Scooby Doo – The Movie (2003/Blu-ray)
Picture:
B Sound: B Extras: C- Film: D
There
used to be a time when movie adaptations of material from another medium
(besides books) were at least ambitious and tried to deliver something more
instead of being a joke and disaster.
Since the 1990s, the idea of such franchise expansion is to make the
worst possible product, usually deconstructing it idiotically. With the Horror genre in such disarray, a
film version of Scooby Doo could have been clever family-friendly mockery of
all stupid such films. Thanks to hack
writers James Gunn and Craig Titley, Scooby
Doo – The Movie (2003) is one of the most heartless adaptations of all and
this unnecessary gutting was a hit at the expense of a series that could have
thrived.
Instead
of picking up where the original series left off and ignoring the Scrappy
Doo-era, the producers decided to cast that non-acting, irritating “trilogy of
terror” known as Freddie Prinze, Jr., Sarah Michelle Gellar (only good when she
is killing other monsters, covering up her monstrous limits on any screen) and
Matthew Lillard as Fred, Daphne and Shaggy disrespectively. Lillard as Shaggy alone kills any fun
connection to the 1960s the character had and makes Casey Kasem’s original voicing
seem like Darren McGavin or Clive Owen by comparison.
After the
crew has broken up, they are invited to the same haunted island unbeknownst to
each other to solve a new mystery. It
should be noted at this point that this is a total rip-off of Neil Simon’s
ingenious Murder By Death, made into
a grossly underrated comedy in 1976 with a superior cast playing send-ups of
fictions greatest detectives at the time.

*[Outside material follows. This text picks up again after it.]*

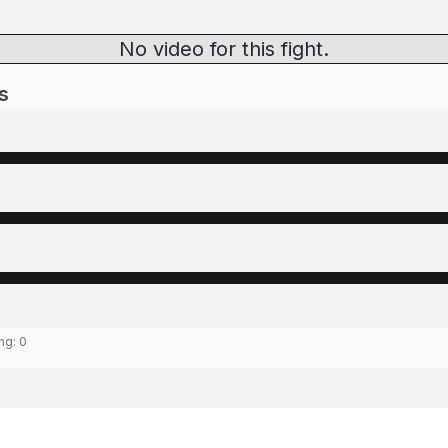
No video for this fight.
s
ing:
0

If cast well, this could have been a clever tribute to that work. Instead, it is a bastardized insult and
changing it to an island is useless.
They
arrive and it is also the location of a popular spring break destination. Unfortunately for them, this might be their
final destination. For us, the script is
clueless to know what a destination is.
They have even brought Velma (Linda Cardellini) who becomes the object
of lesbian homophobia and we get a digital Scooby Doo who looks more like a
hound from hell who wines often.
Instead
of a fun film that the Spielberg-produced Flintstones
was sometimes capable of being, this film just wants to mock, degrade and
butcher the character sand audience for some of the cheapest non-laughs in
recent memory, becoming a hit by celebrated ugliness after celebrated
ugliness. The conclusion is so absurd
that it shows the total bankruptness of this whole enterprise and they still
managed to squeeze out a sequel before the cast gets too old, as they already
were in the roles here. Even Rowan
Atkinson cannot save this mess, though he likely was cast to help with the
foreign grosses, so cynically prefabricated this mess is. More than a few critics said “Scooby-don’t”
and it bears repeating because it is so true.
The 1080p
1.85 X 1 digital High Definition image is sharper and clearer than expected,
yet the digital effects and especially digital Scooby look old, dated and
dumb. Unlike the terrific original
drawings for the classic TV show, this Scooby looks like a sappy, happy inbred
digital pit-bull. Color can be good, but
is always undermined by digital color or shortsightedness in no knowing whether
to be a cartoon or film. The Dolby
Digital 5.1 mix at Plus levels is jumpy and dippy as such children-aimed
productions are, leaving David Newman’s score with few places to go. Extras include additional scenes, two
torturous audio commentary tracks, five featurettes, the trailer and a Music
Video by Outkast for their Land Of A Million Drums contribution to the
soundtrack of the film.
Well, at
least they you can’t go wrong with Outkast.
Stick with the original cartoons or see Outkast in Idlewild instead.